Solusi berbasis akar masalah harus dilakukan secara terintegrasi, multisektor, lintas institusi, dan berjangka panjang. Di sinilah pentingnya koordinasi pemerintahan pusat dan daerah. Sayangnya koordinasi saat ini sudah menjadi barang langka. Sudah saatnya kita harus mengembalikan lagi budaya gotong royong di negara ini.

Pemerintah harus tanggap dan cepat dalam menanggulangi persoalan yang menyangkut orang banyak di berbagai daerah walaupun terpisah secara administrasi. Jangkauan jauh ke depan sangat diperlukan agar solusi tidak bersifat sesaat dan terus-menerus demikian dari tahun ke tahun, sementara persoalan tidak berkurang.
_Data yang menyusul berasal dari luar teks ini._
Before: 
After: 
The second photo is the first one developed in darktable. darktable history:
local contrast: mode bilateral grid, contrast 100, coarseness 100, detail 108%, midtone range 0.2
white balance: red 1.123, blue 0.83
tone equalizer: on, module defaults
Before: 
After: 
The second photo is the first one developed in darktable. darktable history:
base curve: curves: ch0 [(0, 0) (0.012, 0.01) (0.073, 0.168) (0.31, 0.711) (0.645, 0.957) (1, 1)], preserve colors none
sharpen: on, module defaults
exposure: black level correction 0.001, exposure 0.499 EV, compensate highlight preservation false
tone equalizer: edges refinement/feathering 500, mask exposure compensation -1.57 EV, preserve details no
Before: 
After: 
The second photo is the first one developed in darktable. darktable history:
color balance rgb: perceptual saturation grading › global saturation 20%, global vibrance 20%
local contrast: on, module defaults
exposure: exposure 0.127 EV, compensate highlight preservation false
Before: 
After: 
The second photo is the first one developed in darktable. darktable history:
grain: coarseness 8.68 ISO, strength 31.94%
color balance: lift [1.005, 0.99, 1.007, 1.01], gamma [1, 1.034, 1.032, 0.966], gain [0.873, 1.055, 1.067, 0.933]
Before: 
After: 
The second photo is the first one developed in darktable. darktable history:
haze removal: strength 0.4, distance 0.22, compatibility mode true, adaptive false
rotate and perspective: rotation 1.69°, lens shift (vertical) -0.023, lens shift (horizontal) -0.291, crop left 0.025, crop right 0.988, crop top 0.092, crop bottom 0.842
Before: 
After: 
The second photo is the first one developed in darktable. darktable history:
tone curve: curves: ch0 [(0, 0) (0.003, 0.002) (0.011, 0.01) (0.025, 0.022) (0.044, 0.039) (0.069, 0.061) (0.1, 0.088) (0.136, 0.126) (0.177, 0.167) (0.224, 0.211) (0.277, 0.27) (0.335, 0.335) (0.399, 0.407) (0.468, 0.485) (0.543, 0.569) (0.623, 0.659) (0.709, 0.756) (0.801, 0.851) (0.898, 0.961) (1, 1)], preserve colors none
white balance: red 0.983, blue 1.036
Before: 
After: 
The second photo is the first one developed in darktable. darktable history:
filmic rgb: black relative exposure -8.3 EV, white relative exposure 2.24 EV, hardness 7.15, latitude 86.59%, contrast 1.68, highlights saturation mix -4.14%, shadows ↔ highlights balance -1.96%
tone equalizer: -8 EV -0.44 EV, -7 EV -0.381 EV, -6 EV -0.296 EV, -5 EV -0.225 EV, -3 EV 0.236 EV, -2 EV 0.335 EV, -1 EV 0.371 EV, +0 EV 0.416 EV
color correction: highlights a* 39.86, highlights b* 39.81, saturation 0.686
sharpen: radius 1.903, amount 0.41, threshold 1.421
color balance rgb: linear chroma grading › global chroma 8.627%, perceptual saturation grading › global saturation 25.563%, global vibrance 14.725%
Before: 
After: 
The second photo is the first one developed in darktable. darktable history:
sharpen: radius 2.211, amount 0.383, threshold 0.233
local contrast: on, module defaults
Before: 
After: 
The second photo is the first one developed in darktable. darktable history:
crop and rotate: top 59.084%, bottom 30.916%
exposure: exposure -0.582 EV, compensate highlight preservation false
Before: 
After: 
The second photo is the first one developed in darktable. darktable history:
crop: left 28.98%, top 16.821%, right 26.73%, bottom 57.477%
Alasan-alasan perbedaan partai politik harus dihapus dalam menanggulangi masalah alam ini. Sebenarnya alam sendiri akan memberikan manfaat ketimbang mudarat, bila penanganannya dilakukan secara benar. Di sinilah perlunya ilmu pengetahuan dalam pengelolaan sumber daya alam. Bukan sekadar eksploitasi untuk ekonomi dan pendapatan asli daerah. Penanganan masalah melalui pola business as usual harus diganti dengan pola alternatif yang kreatif.

Ke depan, bacalah tandatanda alam ini dengan bijak. Berlakulah baik terhadap alam dengan cara membuang sampah pada tempatnya, membuat lubang resapan biopori, mengembalikan kawasan hijau di tempat-tempat yang harus menyerap air dari mulai atas sampai bawah, dan pemerintah harus bekerja sama untuk kepentingan masyarakat banyak. Terakhir, gunakan ilmu pengetahuan untuk solusi jangka panjang, menyeluruh, dan komprehensif. Bukan sekadar proyek sesaat dan mencari komisi untuk menumpuk kekayaan. Semoga.